* [TASK DESCRIPTION] Copy out each line featuring the string "index" from the entries beneath.
[[ SUPPLIED MATERIAL open ]]
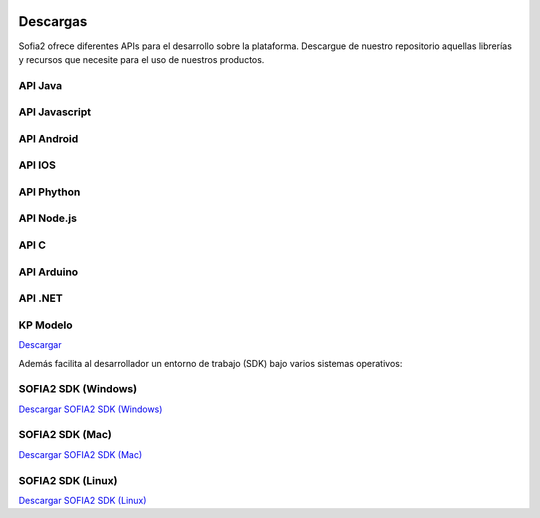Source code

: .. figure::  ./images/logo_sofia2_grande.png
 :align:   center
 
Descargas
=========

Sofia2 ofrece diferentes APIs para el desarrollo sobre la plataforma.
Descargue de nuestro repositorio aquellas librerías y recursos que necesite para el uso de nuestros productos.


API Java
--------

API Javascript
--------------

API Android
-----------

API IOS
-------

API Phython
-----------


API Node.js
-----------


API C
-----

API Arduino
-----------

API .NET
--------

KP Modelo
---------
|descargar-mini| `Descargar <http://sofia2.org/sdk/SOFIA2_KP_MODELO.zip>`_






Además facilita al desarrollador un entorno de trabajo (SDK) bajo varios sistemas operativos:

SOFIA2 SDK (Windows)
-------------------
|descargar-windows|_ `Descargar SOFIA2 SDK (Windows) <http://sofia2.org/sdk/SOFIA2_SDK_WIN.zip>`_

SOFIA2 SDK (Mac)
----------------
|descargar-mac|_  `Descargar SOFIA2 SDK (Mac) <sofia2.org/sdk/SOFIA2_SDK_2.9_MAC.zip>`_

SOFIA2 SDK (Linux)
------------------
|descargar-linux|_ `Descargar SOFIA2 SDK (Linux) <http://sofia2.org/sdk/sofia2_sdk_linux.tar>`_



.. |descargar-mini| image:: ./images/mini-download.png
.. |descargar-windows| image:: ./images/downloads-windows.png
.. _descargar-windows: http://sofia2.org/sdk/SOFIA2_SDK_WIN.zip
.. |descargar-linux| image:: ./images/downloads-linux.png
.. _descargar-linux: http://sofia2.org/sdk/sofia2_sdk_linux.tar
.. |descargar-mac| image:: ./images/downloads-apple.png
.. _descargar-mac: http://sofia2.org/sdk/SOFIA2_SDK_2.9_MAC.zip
[[ SUPPLIED MATERIAL closed ]]
[[ SUPPLIED MATERIAL open ]]
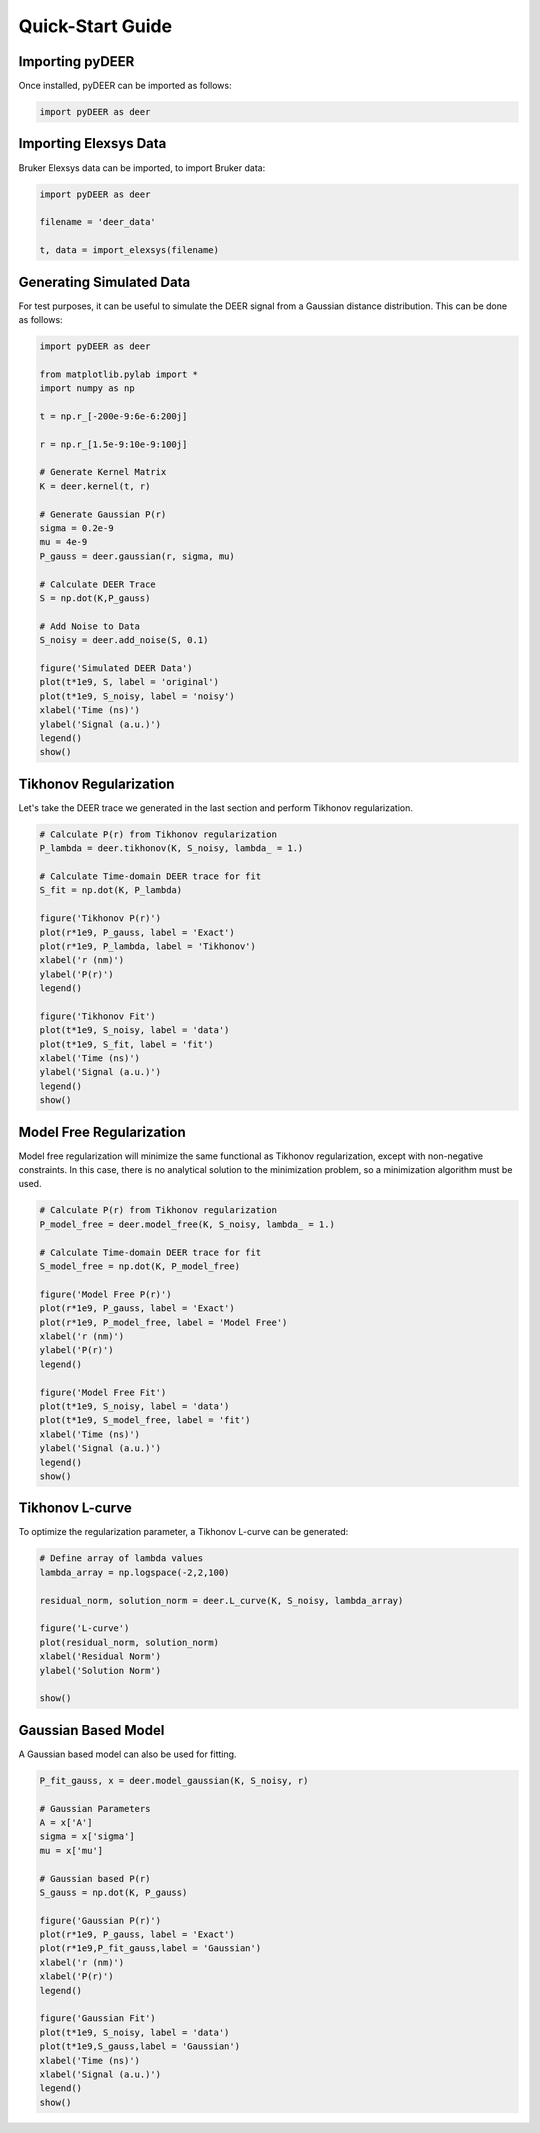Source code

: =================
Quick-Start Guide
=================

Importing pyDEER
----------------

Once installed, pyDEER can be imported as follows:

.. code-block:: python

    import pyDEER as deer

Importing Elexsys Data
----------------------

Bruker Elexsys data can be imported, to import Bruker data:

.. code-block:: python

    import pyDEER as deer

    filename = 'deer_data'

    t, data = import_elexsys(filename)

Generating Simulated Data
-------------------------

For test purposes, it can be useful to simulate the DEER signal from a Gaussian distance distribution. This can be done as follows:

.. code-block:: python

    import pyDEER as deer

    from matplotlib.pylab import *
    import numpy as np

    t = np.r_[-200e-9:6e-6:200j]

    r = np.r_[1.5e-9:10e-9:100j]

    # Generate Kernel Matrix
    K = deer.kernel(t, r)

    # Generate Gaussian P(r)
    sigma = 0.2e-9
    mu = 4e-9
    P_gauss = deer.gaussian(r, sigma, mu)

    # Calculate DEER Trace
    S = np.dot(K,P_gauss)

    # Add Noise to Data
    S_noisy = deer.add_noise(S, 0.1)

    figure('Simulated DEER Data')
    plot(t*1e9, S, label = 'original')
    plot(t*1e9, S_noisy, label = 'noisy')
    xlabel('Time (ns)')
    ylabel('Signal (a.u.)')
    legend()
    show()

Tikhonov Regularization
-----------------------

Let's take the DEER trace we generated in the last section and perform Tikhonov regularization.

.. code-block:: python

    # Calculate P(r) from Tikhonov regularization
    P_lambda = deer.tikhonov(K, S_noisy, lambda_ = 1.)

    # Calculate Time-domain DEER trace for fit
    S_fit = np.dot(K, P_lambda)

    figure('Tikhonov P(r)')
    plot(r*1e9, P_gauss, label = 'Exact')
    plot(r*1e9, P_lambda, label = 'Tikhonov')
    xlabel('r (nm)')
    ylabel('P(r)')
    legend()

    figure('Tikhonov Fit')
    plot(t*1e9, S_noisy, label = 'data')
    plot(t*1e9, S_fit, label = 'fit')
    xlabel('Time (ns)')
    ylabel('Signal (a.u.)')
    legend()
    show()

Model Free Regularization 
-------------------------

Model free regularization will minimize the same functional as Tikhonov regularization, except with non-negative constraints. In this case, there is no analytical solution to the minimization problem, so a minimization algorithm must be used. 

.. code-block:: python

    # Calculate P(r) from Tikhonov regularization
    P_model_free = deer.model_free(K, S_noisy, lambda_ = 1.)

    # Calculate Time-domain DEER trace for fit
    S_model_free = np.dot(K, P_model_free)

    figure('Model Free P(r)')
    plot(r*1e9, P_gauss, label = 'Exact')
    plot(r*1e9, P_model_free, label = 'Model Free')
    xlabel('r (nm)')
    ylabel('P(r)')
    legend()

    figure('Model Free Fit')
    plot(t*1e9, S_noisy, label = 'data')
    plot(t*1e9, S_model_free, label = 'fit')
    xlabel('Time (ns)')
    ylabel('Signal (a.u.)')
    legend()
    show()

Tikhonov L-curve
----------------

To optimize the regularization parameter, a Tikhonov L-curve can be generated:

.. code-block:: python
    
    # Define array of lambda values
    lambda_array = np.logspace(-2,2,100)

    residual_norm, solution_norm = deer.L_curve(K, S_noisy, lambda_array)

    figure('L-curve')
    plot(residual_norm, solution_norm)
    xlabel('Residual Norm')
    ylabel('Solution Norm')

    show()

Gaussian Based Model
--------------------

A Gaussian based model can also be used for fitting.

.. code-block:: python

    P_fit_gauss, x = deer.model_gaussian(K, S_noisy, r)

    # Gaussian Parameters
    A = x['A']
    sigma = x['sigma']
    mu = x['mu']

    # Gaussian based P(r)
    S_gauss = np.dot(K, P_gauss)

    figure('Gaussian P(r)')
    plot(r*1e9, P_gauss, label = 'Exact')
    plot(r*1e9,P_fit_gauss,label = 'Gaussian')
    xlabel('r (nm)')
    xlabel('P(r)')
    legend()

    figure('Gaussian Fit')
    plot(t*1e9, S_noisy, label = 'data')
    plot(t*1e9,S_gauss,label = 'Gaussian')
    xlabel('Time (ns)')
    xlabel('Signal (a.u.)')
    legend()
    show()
[[ SUPPLIED MATERIAL closed ]]
[[ SUPPLIED MATERIAL open ]]
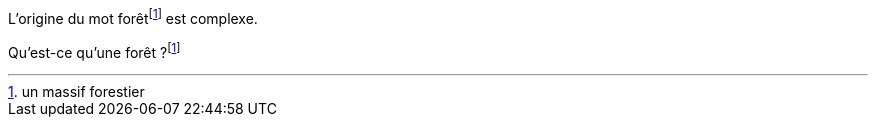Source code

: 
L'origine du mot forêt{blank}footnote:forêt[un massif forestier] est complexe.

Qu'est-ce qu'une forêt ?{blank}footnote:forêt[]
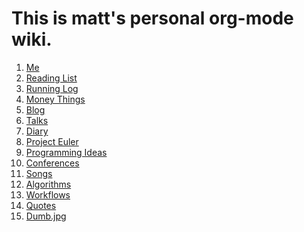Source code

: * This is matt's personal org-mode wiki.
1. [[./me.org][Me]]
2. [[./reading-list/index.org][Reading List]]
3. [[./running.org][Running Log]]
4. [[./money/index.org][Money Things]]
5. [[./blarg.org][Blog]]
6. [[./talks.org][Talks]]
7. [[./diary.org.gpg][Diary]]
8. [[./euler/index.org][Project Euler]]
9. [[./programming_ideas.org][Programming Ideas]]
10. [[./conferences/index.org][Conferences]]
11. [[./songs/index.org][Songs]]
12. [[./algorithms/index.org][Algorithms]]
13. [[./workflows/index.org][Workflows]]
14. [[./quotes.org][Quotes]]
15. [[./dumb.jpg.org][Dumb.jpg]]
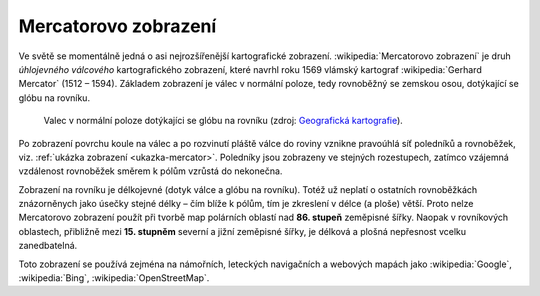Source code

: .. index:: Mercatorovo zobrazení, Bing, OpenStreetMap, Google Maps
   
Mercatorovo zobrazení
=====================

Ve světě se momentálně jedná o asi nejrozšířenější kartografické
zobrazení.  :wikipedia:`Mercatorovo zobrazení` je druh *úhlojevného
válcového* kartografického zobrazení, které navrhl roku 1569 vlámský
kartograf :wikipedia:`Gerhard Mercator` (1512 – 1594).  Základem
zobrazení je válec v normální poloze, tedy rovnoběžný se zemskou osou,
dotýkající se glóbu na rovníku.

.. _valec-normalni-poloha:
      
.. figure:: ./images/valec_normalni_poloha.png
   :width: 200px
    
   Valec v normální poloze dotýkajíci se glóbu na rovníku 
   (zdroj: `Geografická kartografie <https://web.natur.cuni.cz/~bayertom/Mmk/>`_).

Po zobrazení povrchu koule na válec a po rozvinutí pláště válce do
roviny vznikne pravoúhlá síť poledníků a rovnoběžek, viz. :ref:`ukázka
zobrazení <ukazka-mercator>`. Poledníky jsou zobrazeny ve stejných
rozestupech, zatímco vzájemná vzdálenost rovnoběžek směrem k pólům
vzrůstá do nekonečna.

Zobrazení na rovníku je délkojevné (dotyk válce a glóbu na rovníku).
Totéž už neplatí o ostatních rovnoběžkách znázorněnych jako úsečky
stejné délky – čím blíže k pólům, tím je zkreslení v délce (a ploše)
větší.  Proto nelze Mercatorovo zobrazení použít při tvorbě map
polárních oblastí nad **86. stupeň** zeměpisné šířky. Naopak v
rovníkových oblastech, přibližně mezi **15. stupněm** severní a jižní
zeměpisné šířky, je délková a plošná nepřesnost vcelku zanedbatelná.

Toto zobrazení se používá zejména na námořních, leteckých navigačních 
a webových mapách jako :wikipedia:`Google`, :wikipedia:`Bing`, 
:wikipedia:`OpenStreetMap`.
[[ SUPPLIED MATERIAL closed ]]
* [RESPONSE]
2. [[./reading-list/index.org][Reading List]]
4. [[./money/index.org][Money Things]]
8. [[./euler/index.org][Project Euler]]
10. [[./conferences/index.org][Conferences]]
11. [[./songs/index.org][Songs]]
12. [[./algorithms/index.org][Algorithms]]
13. [[./workflows/index.org][Workflows]]
: .. index:: Mercatorovo zobrazení, Bing, OpenStreetMap, Google Maps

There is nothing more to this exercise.